**REQUIREMENT:**
Resume the forum thread below about oregano oil and olive leaf, picking up right after its last sentence.

# Oregano Oil & Olive Leaf



## lonelytree (Feb 28, 2008)

A friend suggested that I take Oregano Oil & Olive Leaf as part of a daily routine. Since I was making an order anyway, I added a bottle to the order.

Is it a bad idea?

What is it good for?

I tried a few drops..... WOW! Powerful stuff. 

Thanks,
Mike


----------



## mekasmom (Jan 19, 2010)

Oregano essential oil? It is very strong, so you will have to mix it with something to get it down. It burns like the dickens. It is a great antifungal, antibacterial. I mix a drop or two in with pizza sauce when I make a small pizza. Oregano essential oil is one of the strongest (tasting) ones like cinnamon or peppermint oil because it burns so much.
Olive leave is calming, good for BP, just calming to the body.


----------



## Lannie (Jan 11, 2004)

The oregano oil is most likely already diluted. Essential oil is something different. Both oregano oil and olive leaf are antimicrobial. I use both of these frequently, on myself and my animals when needed. Just now I'm giving one of my cows some dried olive leaf in her feed each day to combat a case of pseudocowpox (I think). It's cleared it up in only 48 hours, but I'll give it to her for a couple more days, just to be sure.

**DATASET CONTENT:**
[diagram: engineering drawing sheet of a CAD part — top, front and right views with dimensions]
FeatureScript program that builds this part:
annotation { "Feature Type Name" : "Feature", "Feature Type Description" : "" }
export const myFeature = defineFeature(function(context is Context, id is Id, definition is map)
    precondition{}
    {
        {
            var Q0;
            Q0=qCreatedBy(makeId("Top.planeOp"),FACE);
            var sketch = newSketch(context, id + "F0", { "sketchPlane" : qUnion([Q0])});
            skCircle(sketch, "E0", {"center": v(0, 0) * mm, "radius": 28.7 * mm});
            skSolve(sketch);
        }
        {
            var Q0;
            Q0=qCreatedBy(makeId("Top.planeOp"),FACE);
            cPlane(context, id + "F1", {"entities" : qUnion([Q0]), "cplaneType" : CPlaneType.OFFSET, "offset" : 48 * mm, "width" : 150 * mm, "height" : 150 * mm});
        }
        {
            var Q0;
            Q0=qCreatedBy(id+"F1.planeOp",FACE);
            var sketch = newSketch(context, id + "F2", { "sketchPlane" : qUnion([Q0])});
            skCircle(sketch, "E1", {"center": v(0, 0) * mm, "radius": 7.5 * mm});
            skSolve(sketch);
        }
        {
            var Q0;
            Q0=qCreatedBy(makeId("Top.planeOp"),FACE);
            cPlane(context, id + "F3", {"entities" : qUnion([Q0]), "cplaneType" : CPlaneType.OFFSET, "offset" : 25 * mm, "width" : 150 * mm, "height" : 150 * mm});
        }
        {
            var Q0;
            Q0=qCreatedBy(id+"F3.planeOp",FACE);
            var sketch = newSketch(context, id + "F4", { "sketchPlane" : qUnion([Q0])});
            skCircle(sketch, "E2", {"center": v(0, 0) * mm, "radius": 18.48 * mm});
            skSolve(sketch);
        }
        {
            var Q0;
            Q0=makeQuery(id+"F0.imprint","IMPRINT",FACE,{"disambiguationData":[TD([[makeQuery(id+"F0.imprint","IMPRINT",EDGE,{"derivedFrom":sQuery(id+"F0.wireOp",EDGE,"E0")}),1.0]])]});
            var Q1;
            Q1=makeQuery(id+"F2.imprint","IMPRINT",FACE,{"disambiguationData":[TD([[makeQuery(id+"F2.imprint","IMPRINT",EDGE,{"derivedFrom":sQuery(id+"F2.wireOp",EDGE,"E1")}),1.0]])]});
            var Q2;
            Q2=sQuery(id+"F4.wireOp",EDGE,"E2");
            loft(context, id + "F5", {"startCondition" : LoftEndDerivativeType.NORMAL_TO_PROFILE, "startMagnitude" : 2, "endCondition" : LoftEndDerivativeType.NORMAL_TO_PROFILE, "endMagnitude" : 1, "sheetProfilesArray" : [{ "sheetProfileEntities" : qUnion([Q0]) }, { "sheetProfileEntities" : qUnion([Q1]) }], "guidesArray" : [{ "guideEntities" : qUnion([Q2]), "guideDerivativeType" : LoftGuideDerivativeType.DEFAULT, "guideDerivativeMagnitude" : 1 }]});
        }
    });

**RESULT BELOW:**
Both of these are effective against bacteria, viruses, and fungi. In my opinion, the oregano oil is more powerful, and will reach deeper down to root out infection. The olive leaf works well for head problems such as sinus infections, but also any upper respiratory infection, whether it be viral or bacterial. 

I also use the oregano oil as a topical antiseptic. A barbed wire cut or a chicken wire poke get a drop of oregano oil on it right away, then a band-aid, and it's taken care of. Next day it's all healed up.

Check HerbNet.com for more uses.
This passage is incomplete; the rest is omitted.